Tl;dr: the American Health Care Act of 2017 (AHCA) doesn't specifically consider sexual assault a pre-existing condition (PEC), (an unknown amount of) insurance companies consider (the consequences of) sexual assault a PEC. The AHCA only regulates how those companies can treat people with PECs.
This is an emotional and controversial topic. And the answer which will satisfy you will probably come down to semantics (i.e. what does it mean to "allow rape" to be a pre-existing condition? Or what does it mean to "consider sexual assault a pre-existing condition"?).
I'll try to be as comprehensive as I can, but I'll let the reader decide if the answer to this question is a yes or no.
What is a pre-existing condition?
If you read around on the internet, you'll find that there are more than one definition of the term.
One Wikipedia article describes a PEC as such:
The University of Pittsburgh Medical Center defines a pre-existing condition as a "medical condition that occurred before a program of health benefits went into effect"
Something along these lines is most likely the definition a health care insurance provider would use. However, there are others who use PEC to describe a type of loophole used by insurance companies. To quote the OP:
[PECs are] reasons for an insurer to deny insuring you, or ask for a higher fee.
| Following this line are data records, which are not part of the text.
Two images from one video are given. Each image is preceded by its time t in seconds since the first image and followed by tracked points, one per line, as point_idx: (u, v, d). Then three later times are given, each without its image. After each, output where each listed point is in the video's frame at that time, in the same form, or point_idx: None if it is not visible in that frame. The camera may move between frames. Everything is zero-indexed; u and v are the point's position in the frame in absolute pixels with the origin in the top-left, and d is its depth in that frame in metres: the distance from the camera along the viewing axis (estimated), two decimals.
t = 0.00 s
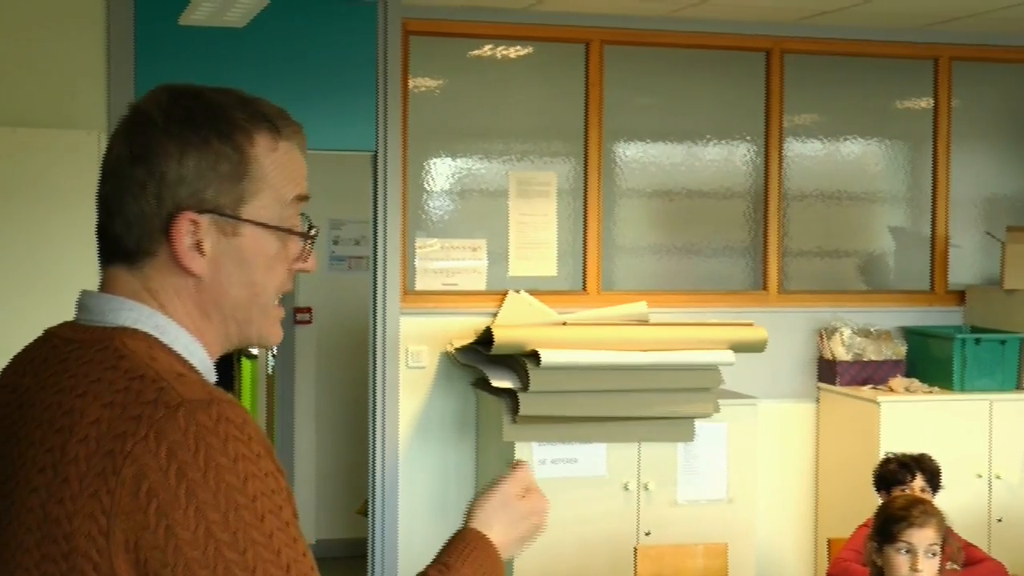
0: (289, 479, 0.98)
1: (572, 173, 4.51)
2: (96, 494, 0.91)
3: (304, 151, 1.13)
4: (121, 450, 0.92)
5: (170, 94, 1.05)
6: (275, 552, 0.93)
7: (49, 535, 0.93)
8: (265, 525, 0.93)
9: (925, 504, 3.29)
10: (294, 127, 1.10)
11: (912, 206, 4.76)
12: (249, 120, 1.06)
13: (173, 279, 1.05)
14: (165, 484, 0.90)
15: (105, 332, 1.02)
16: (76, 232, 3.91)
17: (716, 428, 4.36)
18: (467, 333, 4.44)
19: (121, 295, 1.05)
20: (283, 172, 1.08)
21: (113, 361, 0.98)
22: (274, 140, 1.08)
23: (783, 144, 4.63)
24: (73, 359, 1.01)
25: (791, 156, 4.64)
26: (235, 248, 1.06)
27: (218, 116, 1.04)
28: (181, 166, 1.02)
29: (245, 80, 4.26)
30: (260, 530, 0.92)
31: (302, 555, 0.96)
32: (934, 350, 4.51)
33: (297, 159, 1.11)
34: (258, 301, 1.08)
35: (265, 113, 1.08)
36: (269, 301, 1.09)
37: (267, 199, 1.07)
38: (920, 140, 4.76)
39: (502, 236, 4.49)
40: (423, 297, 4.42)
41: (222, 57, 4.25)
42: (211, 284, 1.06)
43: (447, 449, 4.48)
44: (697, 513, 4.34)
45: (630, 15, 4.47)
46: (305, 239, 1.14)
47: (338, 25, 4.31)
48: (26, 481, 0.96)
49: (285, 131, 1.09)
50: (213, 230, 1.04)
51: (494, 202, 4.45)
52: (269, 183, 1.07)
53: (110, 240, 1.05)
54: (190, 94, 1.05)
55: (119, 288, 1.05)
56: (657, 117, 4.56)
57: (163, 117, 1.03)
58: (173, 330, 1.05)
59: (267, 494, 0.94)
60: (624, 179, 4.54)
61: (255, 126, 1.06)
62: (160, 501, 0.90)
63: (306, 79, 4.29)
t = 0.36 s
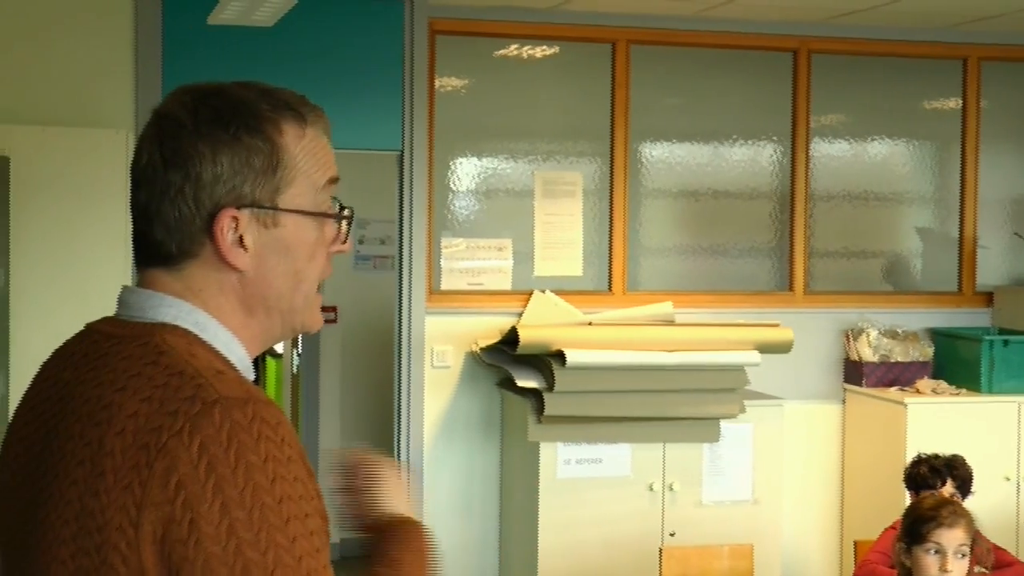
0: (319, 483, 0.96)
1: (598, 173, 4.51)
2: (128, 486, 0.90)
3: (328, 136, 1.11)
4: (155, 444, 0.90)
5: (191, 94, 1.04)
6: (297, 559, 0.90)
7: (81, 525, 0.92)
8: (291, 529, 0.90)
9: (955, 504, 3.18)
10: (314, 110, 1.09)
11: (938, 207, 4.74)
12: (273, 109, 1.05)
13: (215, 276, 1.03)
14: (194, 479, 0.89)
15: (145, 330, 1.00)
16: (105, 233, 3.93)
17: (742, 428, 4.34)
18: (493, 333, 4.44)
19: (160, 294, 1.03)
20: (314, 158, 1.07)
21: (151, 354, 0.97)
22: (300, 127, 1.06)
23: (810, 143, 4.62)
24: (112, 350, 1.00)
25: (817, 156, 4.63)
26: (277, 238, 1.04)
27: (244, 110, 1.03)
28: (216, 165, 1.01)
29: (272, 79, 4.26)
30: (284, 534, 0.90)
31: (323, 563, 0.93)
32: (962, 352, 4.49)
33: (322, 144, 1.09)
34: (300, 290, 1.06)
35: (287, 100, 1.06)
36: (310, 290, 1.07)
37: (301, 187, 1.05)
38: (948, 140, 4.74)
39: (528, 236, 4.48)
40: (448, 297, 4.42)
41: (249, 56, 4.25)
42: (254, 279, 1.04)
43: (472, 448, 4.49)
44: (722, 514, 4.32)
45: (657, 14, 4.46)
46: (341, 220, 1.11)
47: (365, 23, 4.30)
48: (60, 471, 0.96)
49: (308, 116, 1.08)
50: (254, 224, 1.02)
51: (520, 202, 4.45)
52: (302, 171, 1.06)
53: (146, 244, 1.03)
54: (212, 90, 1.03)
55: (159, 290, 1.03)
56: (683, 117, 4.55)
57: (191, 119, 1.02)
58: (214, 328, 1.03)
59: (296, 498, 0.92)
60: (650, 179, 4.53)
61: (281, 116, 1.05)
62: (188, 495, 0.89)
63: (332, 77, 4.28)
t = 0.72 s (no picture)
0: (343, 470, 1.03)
1: (613, 172, 4.50)
2: (156, 480, 0.94)
3: (336, 129, 1.17)
4: (183, 438, 0.95)
5: (197, 94, 1.08)
6: (334, 544, 0.97)
7: (106, 522, 0.95)
8: (323, 515, 0.97)
9: (970, 504, 3.14)
10: (321, 104, 1.14)
11: (954, 206, 4.73)
12: (280, 105, 1.09)
13: (229, 273, 1.09)
14: (225, 472, 0.94)
15: (164, 324, 1.06)
16: (123, 231, 3.93)
17: (758, 429, 4.32)
18: (507, 332, 4.44)
19: (177, 289, 1.09)
20: (323, 152, 1.12)
21: (176, 351, 1.01)
22: (308, 122, 1.11)
23: (826, 143, 4.61)
24: (135, 349, 1.04)
25: (832, 156, 4.62)
26: (288, 235, 1.10)
27: (251, 108, 1.07)
28: (224, 164, 1.05)
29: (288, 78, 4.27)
30: (320, 521, 0.97)
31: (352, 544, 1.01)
32: (978, 352, 4.48)
33: (330, 138, 1.14)
34: (311, 284, 1.13)
35: (292, 96, 1.11)
36: (322, 284, 1.14)
37: (309, 182, 1.11)
38: (964, 139, 4.72)
39: (543, 234, 4.48)
40: (463, 295, 4.42)
41: (265, 54, 4.26)
42: (267, 275, 1.10)
43: (486, 447, 4.49)
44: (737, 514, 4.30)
45: (672, 13, 4.45)
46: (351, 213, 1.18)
47: (380, 22, 4.31)
48: (85, 468, 0.99)
49: (314, 111, 1.12)
50: (265, 221, 1.08)
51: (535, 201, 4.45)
52: (311, 165, 1.11)
53: (159, 244, 1.08)
54: (217, 89, 1.08)
55: (176, 285, 1.09)
56: (697, 116, 4.54)
57: (198, 119, 1.06)
58: (231, 322, 1.09)
59: (325, 485, 0.98)
60: (664, 179, 4.53)
61: (289, 112, 1.10)
62: (219, 487, 0.93)
63: (347, 76, 4.29)
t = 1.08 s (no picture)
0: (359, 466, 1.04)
1: (627, 170, 4.50)
2: (174, 476, 0.96)
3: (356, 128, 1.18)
4: (200, 434, 0.97)
5: (217, 87, 1.11)
6: (351, 540, 0.99)
7: (126, 516, 0.98)
8: (339, 511, 0.98)
9: (985, 502, 3.06)
10: (341, 103, 1.16)
11: (969, 204, 4.72)
12: (297, 100, 1.11)
13: (241, 264, 1.11)
14: (241, 468, 0.96)
15: (184, 320, 1.08)
16: (138, 228, 3.96)
17: (771, 427, 4.32)
18: (520, 330, 4.44)
19: (195, 285, 1.11)
20: (337, 148, 1.14)
21: (193, 347, 1.03)
22: (325, 118, 1.13)
23: (840, 142, 4.60)
24: (154, 344, 1.06)
25: (846, 155, 4.62)
26: (299, 228, 1.12)
27: (268, 101, 1.10)
28: (237, 154, 1.08)
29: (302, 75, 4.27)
30: (336, 516, 0.98)
31: (368, 538, 1.02)
32: (993, 351, 4.47)
33: (348, 136, 1.16)
34: (325, 280, 1.14)
35: (311, 92, 1.13)
36: (336, 281, 1.15)
37: (322, 177, 1.13)
38: (979, 137, 4.72)
39: (556, 232, 4.48)
40: (477, 293, 4.42)
41: (278, 51, 4.26)
42: (278, 267, 1.12)
43: (499, 444, 4.49)
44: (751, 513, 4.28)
45: (687, 11, 4.45)
46: (368, 211, 1.19)
47: (394, 19, 4.31)
48: (105, 462, 1.01)
49: (333, 108, 1.14)
50: (276, 213, 1.10)
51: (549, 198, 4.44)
52: (324, 160, 1.13)
53: (174, 234, 1.11)
54: (237, 82, 1.11)
55: (195, 280, 1.11)
56: (711, 114, 4.54)
57: (216, 110, 1.09)
58: (248, 318, 1.11)
59: (341, 482, 1.00)
60: (678, 177, 4.52)
61: (306, 107, 1.12)
62: (236, 484, 0.95)
63: (361, 73, 4.29)
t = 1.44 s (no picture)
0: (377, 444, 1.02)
1: (642, 163, 4.49)
2: (190, 472, 0.93)
3: (368, 116, 1.15)
4: (212, 429, 0.94)
5: (226, 82, 1.08)
6: (381, 509, 0.98)
7: (143, 517, 0.95)
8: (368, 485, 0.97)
9: (1005, 495, 3.05)
10: (353, 94, 1.12)
11: (985, 197, 4.70)
12: (309, 95, 1.08)
13: (256, 261, 1.08)
14: (261, 460, 0.93)
15: (195, 313, 1.05)
16: (150, 220, 3.94)
17: (786, 420, 4.29)
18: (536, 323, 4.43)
19: (207, 279, 1.08)
20: (352, 141, 1.11)
21: (200, 341, 1.00)
22: (336, 111, 1.10)
23: (856, 134, 4.59)
24: (162, 341, 1.03)
25: (862, 149, 4.61)
26: (316, 226, 1.09)
27: (280, 97, 1.07)
28: (251, 154, 1.05)
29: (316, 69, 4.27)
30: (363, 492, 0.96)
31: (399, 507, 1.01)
32: (1011, 345, 4.45)
33: (361, 128, 1.13)
34: (342, 275, 1.11)
35: (321, 84, 1.10)
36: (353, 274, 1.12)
37: (338, 173, 1.10)
38: (996, 130, 4.70)
39: (571, 226, 4.47)
40: (491, 287, 4.43)
41: (292, 45, 4.26)
42: (294, 264, 1.09)
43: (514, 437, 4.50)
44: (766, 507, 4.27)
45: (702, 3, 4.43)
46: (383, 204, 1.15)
47: (409, 12, 4.30)
48: (117, 465, 0.98)
49: (345, 100, 1.11)
50: (292, 212, 1.07)
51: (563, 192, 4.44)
52: (340, 155, 1.10)
53: (188, 232, 1.09)
54: (246, 76, 1.08)
55: (207, 275, 1.09)
56: (726, 108, 4.53)
57: (225, 106, 1.06)
58: (261, 312, 1.08)
59: (364, 459, 0.97)
60: (692, 170, 4.52)
61: (317, 100, 1.09)
62: (257, 476, 0.92)
63: (376, 66, 4.29)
Or take a look at this article from Politifact: Obamacare to stop domestic violence as pre-existing condition. This is also a good example of people using the term PEC to refer to a "loophole".
To make this answer valid for this site I'll use "the most scientific" definition (IMHO). So from here on out, a PEC is considered a medical condition that occurred before a program of health benefits went into effect.
Obamacare and PECs:
If you have the "correct" definition of a PEC in mind than those articles listed in the question are somewhat misleading. As an example, consider this one snippet from the Independant:
Before Obamacare, some insurance companies considered rape and domestic abuse pre-existing conditions.
They still do. Obamacare only regulated how insurance companies can treat people with a (certain) PEC. As a matter of fact, the Patient Protection Affordable Care Act pretty much says that domestic violence is a PEC:
SEC. 2705. PROHIBITING DISCRIMINATION AGAINST INDIVIDUAL PARTICIPANTS AND BENEFICIARIES BASED ON HEALTH STATUS.
(a) IN GENERAL. — A group health plan and a health insurance issuer offering group or individual health insurance coverage may
not establish rules for eligibility (including continued eligibility)
of any individual to enroll under the terms of the plan or coverage based on any of the following health status-related factors in relation to the individual or a dependent of the individual:
(7) Evidence of insurability (including conditions arising
out of acts of domestic violence).
American Health Care Act of 2017 (AHCA) and PECs:
The AHCA follows the same style as Obamacare, i.e. it doesn't contain a comprehensive list of "acceptable" PECs. It does however (de)regulate how insurance companies can treat them.
Politico.com explains the differences between Obamacare and the AHCA:
[The insurance companies] have to provide access to coverage for people with pre-existing conditions. It says nothing about the rates of that coverage.
That means if the AHCA passes, it would allow for people with pre-existing conditions to be charged more per year for their insurance coverage – possibly to the tune of thousands or even tens of thousands of dollars more per year, some studies have found.
So people can not be denied coverage, but theoretically they can be charged extra to the point that some can't afford it.
Health care insurance companies see a PEC as a medical condition that a person has before or while getting a health insurance. Before Obamacare this meant that they could deny service or charge extra. Obamacare made it harder for insurance companies to do this. The AHCA made it again possible that these companies can charge extra.